Our next problem was that because Nicole was going back and forth between the bottle and the breast, Nicole struggled at the breast because she wasn't getting the "flow" that she liked. So, we went back to see another lactation consultant who taught me how to pump properly in order to increase my milk production. Things were going pretty well for a while and we checked in with another lactation consultant who prescribed Fenugreek - this herb that is suppose to increase mother's milk.

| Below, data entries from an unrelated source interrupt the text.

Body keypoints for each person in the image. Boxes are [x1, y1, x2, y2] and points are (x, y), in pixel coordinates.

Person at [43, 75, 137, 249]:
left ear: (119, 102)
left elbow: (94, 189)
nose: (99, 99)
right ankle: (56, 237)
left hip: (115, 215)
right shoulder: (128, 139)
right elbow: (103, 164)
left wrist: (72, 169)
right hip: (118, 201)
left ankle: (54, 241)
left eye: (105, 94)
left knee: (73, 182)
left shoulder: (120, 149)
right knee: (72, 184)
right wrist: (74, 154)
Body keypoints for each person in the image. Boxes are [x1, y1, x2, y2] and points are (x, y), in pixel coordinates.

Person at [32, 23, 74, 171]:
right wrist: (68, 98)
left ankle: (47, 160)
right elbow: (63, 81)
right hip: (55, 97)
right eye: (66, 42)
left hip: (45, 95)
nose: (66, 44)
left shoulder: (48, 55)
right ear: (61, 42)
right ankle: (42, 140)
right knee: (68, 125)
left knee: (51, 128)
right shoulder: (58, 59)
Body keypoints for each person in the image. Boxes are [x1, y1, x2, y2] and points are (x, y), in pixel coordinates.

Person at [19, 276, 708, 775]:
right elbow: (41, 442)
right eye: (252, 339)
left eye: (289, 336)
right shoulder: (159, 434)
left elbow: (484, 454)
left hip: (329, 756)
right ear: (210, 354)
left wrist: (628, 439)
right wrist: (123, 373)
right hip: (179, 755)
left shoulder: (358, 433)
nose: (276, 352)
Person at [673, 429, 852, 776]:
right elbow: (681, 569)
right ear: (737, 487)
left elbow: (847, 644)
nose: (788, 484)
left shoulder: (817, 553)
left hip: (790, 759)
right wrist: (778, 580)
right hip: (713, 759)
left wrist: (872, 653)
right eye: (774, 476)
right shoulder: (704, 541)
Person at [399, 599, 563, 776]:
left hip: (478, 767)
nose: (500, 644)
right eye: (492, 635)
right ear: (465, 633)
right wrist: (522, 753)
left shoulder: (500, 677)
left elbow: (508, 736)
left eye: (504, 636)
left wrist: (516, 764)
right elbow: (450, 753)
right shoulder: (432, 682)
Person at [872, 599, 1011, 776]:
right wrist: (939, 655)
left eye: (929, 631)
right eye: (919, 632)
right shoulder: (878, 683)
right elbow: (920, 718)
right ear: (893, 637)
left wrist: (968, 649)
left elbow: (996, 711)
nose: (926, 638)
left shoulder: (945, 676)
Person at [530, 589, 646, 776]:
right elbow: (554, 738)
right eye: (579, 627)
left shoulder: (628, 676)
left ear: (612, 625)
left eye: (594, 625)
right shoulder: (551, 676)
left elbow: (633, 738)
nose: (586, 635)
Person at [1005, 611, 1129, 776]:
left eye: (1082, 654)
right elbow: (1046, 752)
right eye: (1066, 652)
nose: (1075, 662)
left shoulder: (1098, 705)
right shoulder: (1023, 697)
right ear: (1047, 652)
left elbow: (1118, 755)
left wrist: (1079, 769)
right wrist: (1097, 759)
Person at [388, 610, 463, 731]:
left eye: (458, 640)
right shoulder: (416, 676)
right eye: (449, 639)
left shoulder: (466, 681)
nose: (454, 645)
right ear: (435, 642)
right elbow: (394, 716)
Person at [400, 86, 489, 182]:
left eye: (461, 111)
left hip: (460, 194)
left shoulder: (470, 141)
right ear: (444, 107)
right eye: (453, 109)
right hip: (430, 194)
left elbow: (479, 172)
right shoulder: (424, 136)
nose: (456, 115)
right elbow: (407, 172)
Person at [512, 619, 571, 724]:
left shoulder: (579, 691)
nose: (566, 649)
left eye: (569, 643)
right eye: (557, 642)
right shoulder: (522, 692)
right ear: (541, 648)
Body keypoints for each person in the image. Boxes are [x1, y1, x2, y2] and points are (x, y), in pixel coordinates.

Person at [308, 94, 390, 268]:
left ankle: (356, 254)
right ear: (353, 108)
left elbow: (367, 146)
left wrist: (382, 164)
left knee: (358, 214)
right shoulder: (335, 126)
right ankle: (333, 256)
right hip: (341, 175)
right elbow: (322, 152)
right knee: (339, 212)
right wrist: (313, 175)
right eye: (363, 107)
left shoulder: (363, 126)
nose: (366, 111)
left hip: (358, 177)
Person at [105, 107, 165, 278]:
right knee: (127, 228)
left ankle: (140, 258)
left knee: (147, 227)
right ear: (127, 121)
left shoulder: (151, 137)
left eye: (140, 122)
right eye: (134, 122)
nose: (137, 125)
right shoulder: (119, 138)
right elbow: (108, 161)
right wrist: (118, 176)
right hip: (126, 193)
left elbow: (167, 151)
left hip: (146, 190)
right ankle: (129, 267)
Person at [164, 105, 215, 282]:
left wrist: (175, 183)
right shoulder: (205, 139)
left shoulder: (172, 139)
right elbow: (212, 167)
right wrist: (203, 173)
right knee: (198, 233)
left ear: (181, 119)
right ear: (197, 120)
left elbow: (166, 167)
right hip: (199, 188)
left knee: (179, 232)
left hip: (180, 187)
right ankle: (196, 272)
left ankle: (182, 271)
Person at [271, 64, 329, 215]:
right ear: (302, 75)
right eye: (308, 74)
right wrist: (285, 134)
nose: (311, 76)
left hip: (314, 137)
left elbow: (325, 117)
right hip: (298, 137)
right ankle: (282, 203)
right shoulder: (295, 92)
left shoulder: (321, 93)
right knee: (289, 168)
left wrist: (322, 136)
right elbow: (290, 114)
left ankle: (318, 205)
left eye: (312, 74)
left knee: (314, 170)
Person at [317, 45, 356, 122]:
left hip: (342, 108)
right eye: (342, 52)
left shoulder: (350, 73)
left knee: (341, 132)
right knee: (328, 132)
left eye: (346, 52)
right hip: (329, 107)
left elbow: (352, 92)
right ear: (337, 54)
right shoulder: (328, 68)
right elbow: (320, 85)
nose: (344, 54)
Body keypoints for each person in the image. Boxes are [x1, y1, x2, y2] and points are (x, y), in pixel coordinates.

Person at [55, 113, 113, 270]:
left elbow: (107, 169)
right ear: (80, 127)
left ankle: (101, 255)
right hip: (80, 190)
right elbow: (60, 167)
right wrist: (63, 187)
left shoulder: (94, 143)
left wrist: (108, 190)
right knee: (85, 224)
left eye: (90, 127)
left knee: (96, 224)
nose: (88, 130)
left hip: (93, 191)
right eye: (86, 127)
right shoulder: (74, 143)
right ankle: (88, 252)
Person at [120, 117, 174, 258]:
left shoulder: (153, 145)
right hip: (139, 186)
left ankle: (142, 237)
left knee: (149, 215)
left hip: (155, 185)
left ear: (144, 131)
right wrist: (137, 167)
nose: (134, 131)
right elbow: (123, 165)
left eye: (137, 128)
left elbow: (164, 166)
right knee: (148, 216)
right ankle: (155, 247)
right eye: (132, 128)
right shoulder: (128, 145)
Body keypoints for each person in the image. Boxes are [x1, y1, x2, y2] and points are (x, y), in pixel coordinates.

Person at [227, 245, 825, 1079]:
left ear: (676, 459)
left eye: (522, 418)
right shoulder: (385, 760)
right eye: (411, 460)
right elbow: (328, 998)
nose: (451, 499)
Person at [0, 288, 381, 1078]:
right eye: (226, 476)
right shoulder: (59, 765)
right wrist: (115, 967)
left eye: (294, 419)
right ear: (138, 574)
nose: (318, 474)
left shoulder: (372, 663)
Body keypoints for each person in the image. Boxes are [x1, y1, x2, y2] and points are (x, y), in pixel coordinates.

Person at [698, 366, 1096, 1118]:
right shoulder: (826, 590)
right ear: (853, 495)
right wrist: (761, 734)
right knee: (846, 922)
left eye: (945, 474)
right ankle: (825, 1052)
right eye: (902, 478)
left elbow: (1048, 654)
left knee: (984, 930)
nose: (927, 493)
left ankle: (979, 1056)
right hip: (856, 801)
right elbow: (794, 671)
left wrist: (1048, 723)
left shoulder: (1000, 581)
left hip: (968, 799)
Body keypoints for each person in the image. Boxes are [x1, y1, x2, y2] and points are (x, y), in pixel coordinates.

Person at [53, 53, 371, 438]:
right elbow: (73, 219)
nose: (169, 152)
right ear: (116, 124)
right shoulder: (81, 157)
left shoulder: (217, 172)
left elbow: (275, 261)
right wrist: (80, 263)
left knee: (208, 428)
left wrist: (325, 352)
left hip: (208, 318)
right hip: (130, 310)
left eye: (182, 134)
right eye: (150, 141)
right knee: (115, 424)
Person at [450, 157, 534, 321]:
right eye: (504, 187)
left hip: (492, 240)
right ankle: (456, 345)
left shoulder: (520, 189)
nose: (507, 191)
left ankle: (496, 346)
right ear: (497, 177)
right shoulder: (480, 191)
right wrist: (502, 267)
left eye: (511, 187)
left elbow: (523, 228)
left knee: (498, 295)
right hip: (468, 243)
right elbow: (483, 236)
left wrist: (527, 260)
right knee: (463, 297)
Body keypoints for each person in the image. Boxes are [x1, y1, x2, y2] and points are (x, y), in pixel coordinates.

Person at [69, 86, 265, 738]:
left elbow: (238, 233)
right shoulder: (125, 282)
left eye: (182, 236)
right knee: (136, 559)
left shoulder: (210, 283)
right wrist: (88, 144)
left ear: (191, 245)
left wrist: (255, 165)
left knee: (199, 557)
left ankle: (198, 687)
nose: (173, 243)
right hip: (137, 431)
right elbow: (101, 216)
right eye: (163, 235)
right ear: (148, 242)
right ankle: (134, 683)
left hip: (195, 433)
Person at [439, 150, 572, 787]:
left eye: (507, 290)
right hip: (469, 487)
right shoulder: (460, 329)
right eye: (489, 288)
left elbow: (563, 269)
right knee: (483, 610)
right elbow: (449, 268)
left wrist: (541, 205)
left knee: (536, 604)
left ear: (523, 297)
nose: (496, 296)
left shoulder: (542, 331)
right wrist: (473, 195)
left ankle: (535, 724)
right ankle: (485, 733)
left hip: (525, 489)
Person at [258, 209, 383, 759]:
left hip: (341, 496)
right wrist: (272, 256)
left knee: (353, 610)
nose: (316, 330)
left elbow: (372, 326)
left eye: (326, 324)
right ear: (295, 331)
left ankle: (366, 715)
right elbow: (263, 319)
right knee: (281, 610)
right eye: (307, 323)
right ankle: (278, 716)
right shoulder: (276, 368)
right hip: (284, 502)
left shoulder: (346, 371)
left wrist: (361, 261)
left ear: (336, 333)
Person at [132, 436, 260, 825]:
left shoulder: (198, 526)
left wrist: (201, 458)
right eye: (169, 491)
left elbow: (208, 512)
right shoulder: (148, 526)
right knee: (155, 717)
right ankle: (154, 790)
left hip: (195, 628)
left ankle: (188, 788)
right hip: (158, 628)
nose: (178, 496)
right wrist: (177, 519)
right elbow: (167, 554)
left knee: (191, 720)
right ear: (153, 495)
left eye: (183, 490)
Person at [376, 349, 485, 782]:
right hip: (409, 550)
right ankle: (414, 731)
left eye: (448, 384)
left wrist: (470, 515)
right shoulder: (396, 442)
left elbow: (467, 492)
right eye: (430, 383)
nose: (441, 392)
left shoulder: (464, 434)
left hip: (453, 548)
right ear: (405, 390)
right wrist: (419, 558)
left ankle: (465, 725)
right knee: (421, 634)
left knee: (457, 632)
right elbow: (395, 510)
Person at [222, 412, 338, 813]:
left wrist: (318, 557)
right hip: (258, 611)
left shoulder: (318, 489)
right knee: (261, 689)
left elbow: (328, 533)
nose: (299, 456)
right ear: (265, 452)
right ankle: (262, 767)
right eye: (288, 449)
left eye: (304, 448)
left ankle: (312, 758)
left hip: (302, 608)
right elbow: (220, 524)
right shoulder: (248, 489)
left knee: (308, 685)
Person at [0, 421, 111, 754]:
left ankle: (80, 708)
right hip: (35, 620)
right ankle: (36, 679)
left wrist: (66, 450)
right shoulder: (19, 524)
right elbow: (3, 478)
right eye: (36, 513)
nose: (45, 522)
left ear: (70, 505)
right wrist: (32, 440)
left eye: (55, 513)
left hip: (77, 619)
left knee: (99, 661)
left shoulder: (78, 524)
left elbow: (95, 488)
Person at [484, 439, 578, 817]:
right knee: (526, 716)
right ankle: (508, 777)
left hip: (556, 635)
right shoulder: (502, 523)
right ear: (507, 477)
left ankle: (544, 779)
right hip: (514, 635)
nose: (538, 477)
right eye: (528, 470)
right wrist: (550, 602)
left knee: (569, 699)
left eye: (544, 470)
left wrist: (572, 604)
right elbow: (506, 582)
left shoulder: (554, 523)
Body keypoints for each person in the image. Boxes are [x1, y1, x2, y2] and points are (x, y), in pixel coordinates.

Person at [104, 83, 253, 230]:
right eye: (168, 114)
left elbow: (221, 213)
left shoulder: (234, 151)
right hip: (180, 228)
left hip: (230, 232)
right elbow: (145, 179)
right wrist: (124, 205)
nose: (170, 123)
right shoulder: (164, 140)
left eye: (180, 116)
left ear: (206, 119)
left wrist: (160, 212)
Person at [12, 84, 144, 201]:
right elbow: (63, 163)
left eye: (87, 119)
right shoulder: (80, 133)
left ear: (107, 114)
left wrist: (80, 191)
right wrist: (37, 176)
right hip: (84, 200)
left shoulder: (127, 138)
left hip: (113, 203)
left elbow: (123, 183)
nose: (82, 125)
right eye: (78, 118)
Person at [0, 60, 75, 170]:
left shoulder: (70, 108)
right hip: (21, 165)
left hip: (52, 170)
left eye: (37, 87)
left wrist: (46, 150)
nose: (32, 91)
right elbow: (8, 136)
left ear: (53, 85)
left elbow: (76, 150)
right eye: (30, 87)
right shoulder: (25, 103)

Our next challenge was getting Nicole to stop being a snacker (i.e. eating every 2 hours which was exhausting for me and my breasts) and being a more efficient eater. So we saw Kathleen, my favorite lactation consultant who is from Texas and who watches out for my best interest as well as Nicole's. She suggested a "Sane Plan" where we feed her 3 oz. every 3 hours. I still pump almost after every feeding and we are still supplementing with formula with the hopes that my milk production will eventually catch up.

So, 4 lactation consultants and 5 appointments later, our most urgent breastfeeding concerns are behind us but things still aren't smooth sailing. So stay tuned!


Didi Danielle Photoblog said...

Oh, Natasha! Congratulations, Nicole is HERE! Good job, Mama! I've read your last few posts and for whatever reason, I am so proud of you. I only wish I could have seen you cute and pregnant.

We dealt with breastfeeding issues with Emmalee (now 4), except our issues were the opposite, Emmalee OVERATE! The lactation specialists always say that baby will stop nursing when baby is full. Not true with Emmalee. She would nurse for 40 mins ON EACH SIDE in one sitting, and then would projectile vomit. Amazing that it took months until a doctor finally suggested we CUT HER OFF after 20 mins. She still spit up much more than the average baby, but this was most likely due to reflux.

Anyhow, just wanted to say... I am staying tuned in! Tell Tim congrats to him as well!

Joy said...

Are you going to publish your book? It is so interesting about your baby. NO BOOk has ever mentioned that a baby will either be underfed or overfed. They are always perfectly sail along when you read. Until you have your own baby and he or she always act differently than the book SAYS. I wonder where they get the examples wrote the book?